Yet another study has come out saying Canadian companies are having trouble finding and keeping good IT people. This time the information comes from a human resources firm which surveyed 232 Canadian organizations.
This isn’t the first survey to support the theory that there’s a shortage of good IT workers. Yet at the same time there seems to be no shortage of examples of IT veterans languishing for months looking for a new employer.
So what’s the real story? Is there a shortfall of good IT workers? Or have outsourcing, offshoring and consolidation shrunk the IT market so much that there are more than enough people to fill the remaining available jobs?

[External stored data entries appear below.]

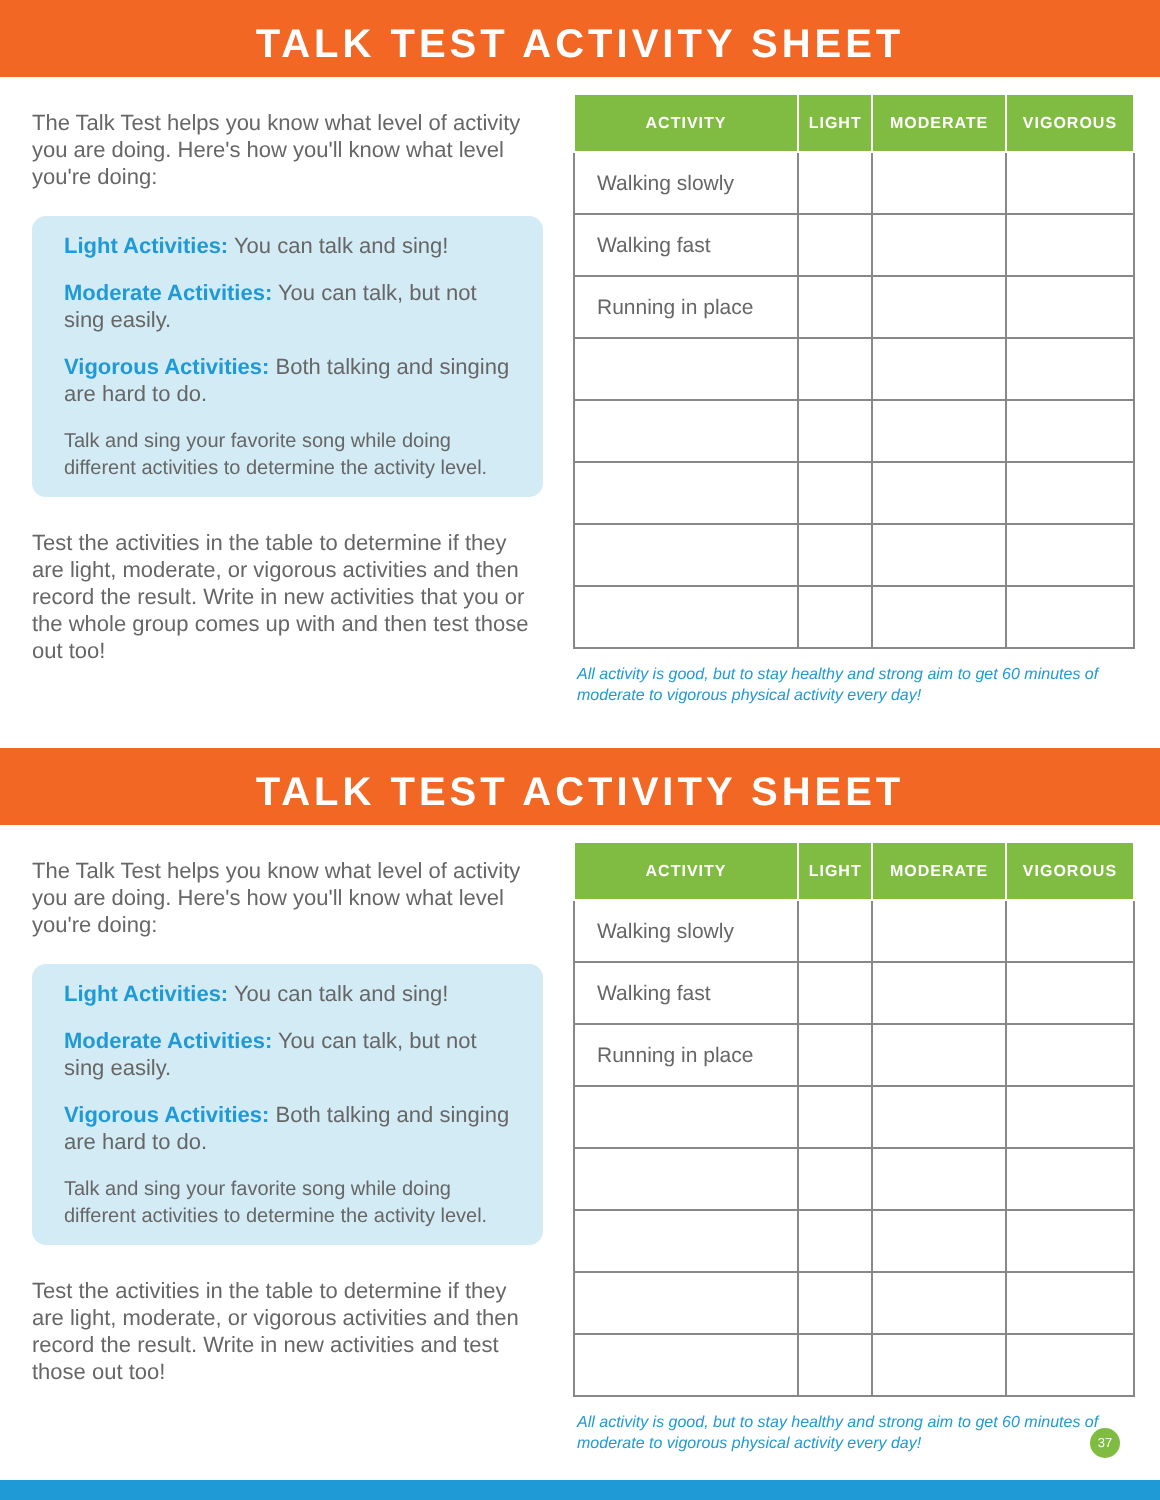TALK TEST ACTIVITY SHEET
The Talk Test helps you know what level of activity you are doing. Here's how you'll know what level you're doing:
Light Activities: You can talk and sing!
Moderate Activities: You can talk, but not sing easily.
Vigorous Activities: Both talking and singing are hard to do.
Talk and sing your favorite song while doing different activities to determine the activity level.
Test the activities in the table to determine if they are light, moderate, or vigorous activities and then record the result. Write in new activities that you or the whole group comes up with and then test those out too!
| ACTIVITY | LIGHT | MODERATE | VIGOROUS |
| --- | --- | --- | --- |
| Walking slowly | | | |
| Walking fast | | | |
| Running in place | | | |
All activity is good, but to stay healthy and strong aim to get 60 minutes of moderate to vigorous physical activity every day!
TALK TEST ACTIVITY SHEET
The Talk Test helps you know what level of activity you are doing. Here's how you'll know what level you're doing:
Light Activities: You can talk and sing!
Moderate Activities: You can talk, but not sing easily.
Vigorous Activities: Both talking and singing are hard to do.
Talk and sing your favorite song while doing different activities to determine the activity level.
Test the activities in the table to determine if they are light, moderate, or vigorous activities and then record the result. Write in new activities and test those out too!
| ACTIVITY | LIGHT | MODERATE | VIGOROUS |
| --- | --- | --- | --- |
| Walking slowly | | | |
| Walking fast | | | |
| Running in place | | | |
All activity is good, but to stay healthy and strong aim to get 60 minutes of moderate to vigorous physical activity every day!
37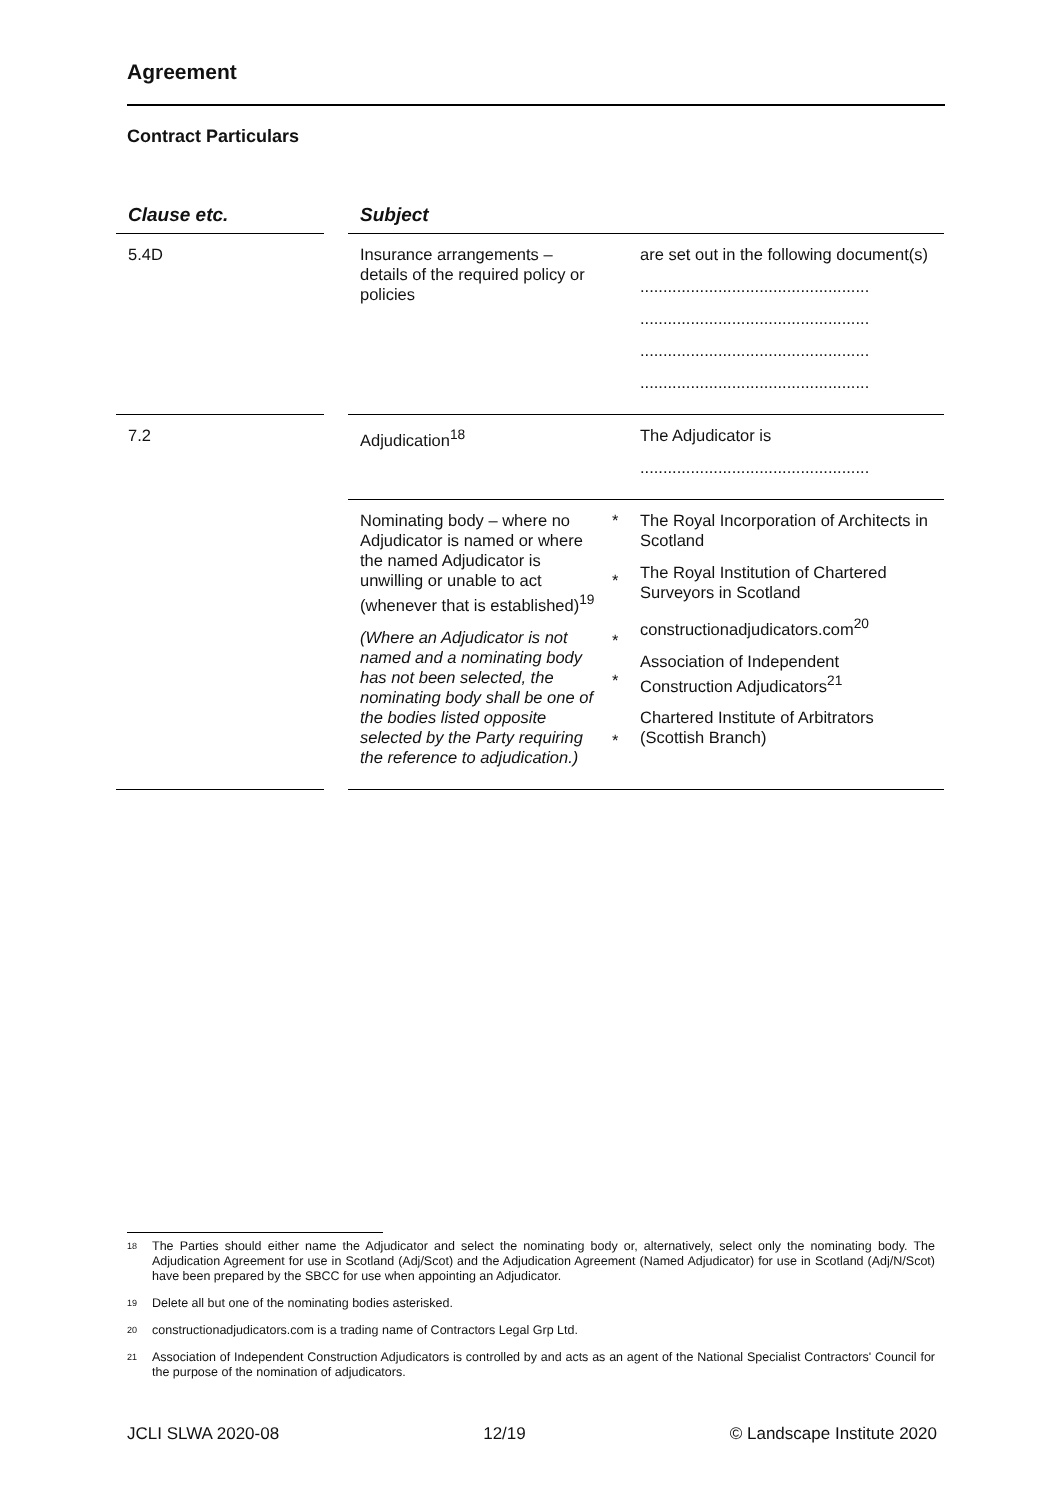Agreement
Contract Particulars
| Clause etc. | | Subject | | |
| --- | --- | --- | --- | --- |
| 5.4D | | Insurance arrangements – details of the required policy or policies | | are set out in the following document(s) .................................................. .................................................. .................................................. .................................................. |
| 7.2 | | Adjudication<sup>18</sup> | | The Adjudicator is .................................................. |
| | | Nominating body – where no Adjudicator is named or where the named Adjudicator is unwilling or unable to act (whenever that is established)<sup>19</sup> (Where an Adjudicator is not named and a nominating body has not been selected, the nominating body shall be one of the bodies listed opposite selected by the Party requiring the reference to adjudication.) | * * * * * | The Royal Incorporation of Architects in Scotland The Royal Institution of Chartered Surveyors in Scotland constructionadjudicators.com<sup>20</sup> Association of Independent Construction Adjudicators<sup>21</sup> Chartered Institute of Arbitrators (Scottish Branch) |
<sup>18</sup> The Parties should either name the Adjudicator and select the nominating body or, alternatively, select only the nominating body. The Adjudication Agreement for use in Scotland (Adj/Scot) and the Adjudication Agreement (Named Adjudicator) for use in Scotland (Adj/N/Scot) have been prepared by the SBCC for use when appointing an Adjudicator.
<sup>19</sup> Delete all but one of the nominating bodies asterisked.
<sup>20</sup> constructionadjudicators.com is a trading name of Contractors Legal Grp Ltd.
<sup>21</sup> Association of Independent Construction Adjudicators is controlled by and acts as an agent of the National Specialist Contractors' Council for the purpose of the nomination of adjudicators.
JCLI SLWA 2020-08 12/19 © Landscape Institute 2020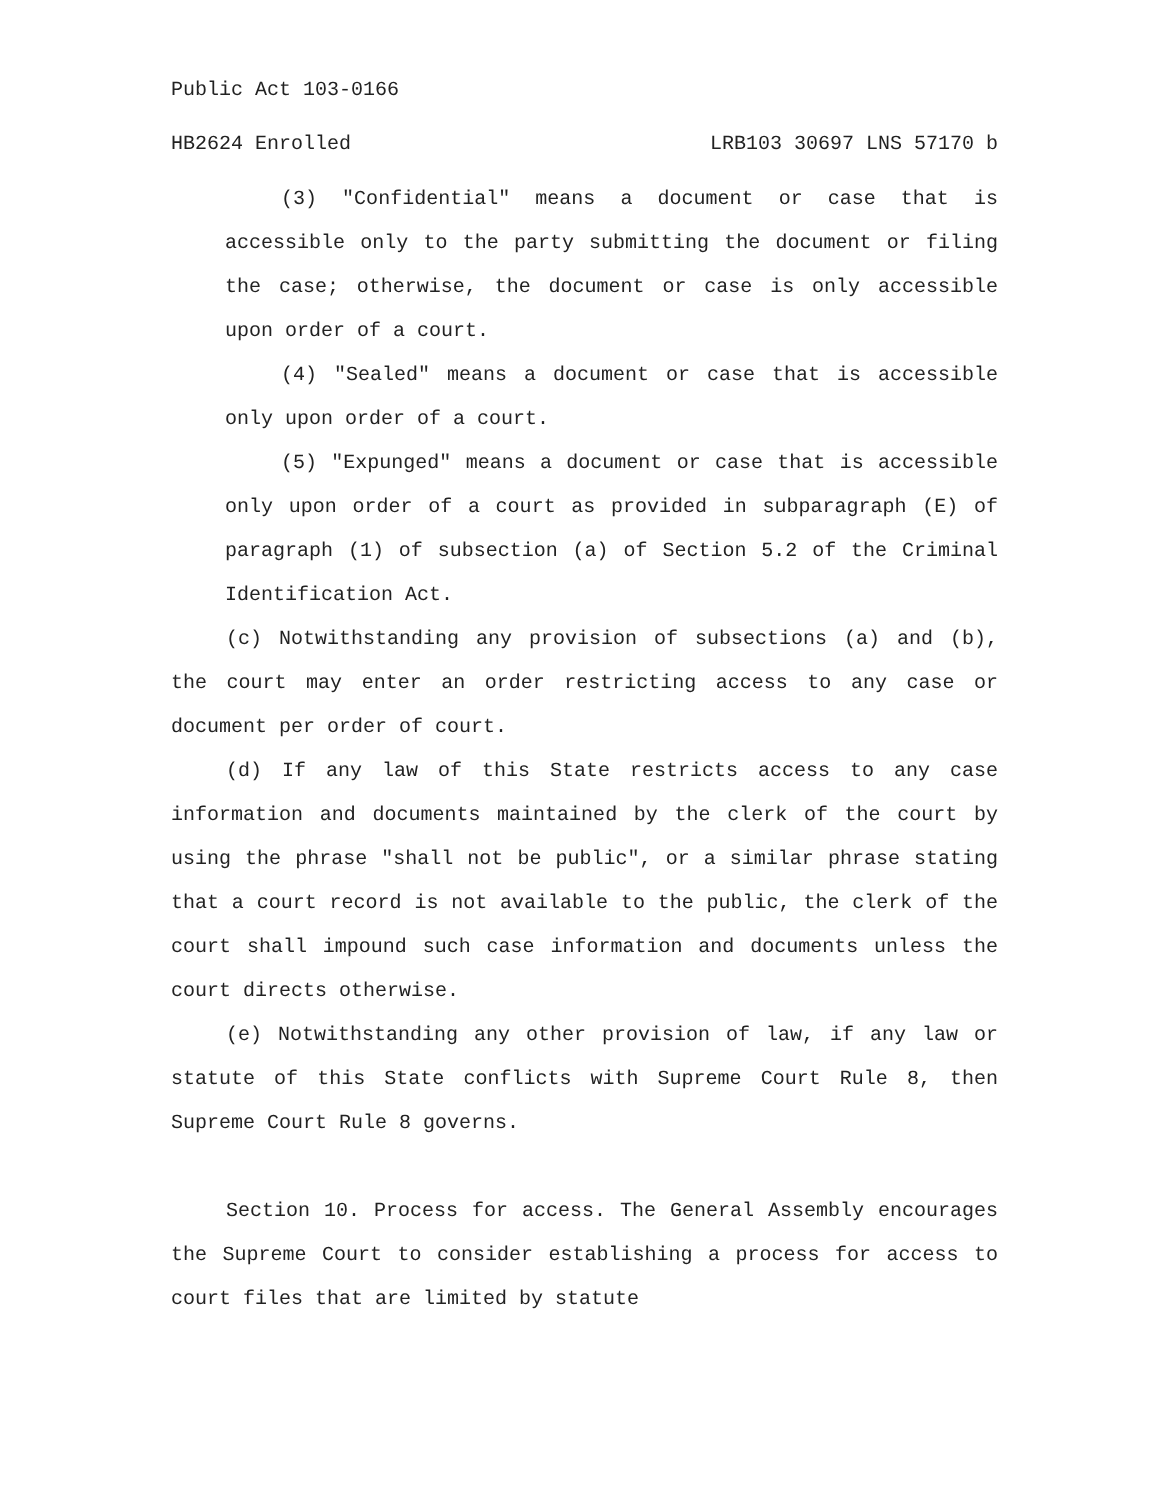Public Act 103-0166
HB2624 Enrolled LRB103 30697 LNS 57170 b
(3) "Confidential" means a document or case that is accessible only to the party submitting the document or filing the case; otherwise, the document or case is only accessible upon order of a court.
(4) "Sealed" means a document or case that is accessible only upon order of a court.
(5) "Expunged" means a document or case that is accessible only upon order of a court as provided in subparagraph (E) of paragraph (1) of subsection (a) of Section 5.2 of the Criminal Identification Act.
(c) Notwithstanding any provision of subsections (a) and (b), the court may enter an order restricting access to any case or document per order of court.
(d) If any law of this State restricts access to any case information and documents maintained by the clerk of the court by using the phrase "shall not be public", or a similar phrase stating that a court record is not available to the public, the clerk of the court shall impound such case information and documents unless the court directs otherwise.
(e) Notwithstanding any other provision of law, if any law or statute of this State conflicts with Supreme Court Rule 8, then Supreme Court Rule 8 governs.
Section 10. Process for access. The General Assembly encourages the Supreme Court to consider establishing a process for access to court files that are limited by statute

Part of the problem may be that what employers are looking for in IT workers today isn’t the same as what they looked for in IT workers, say 10 or 15 years ago. In the past, an employer was happy if its IT staff was able to keep the firm’s computers and servers running most of the time. Today that’s clearly no longer good enough. Employers are looking primarily for certain skillsets, particularly the latest certifications, people skills and some business acumen. If veteran IT workers haven’t kept their certifications up to date, or have trouble fitting into a company’s business culture, there’s a decent chance they’ll find themselves in the unemployment line.
The best way for an IT employee to grab a plum position is to add business skills. At the Canadian Information Processing Society’s (CIPS) Informatics conference last month, attendees were told there will be a shortage of IT workers with business skills, such as business analysts. This makes sense, since positions that require workers to tie business needs and processes to IT can’t be outsourced or offshored as easily as jobs involving more mundane technical chores.
Perhaps the answer to the question of whether there’s an IT skills shortage is a qualified yes. There’s demand for employees with up-to-date technical skills and business knowledge. For those without the business background and willingness to add to their existing IT knowledge the answer is less positive.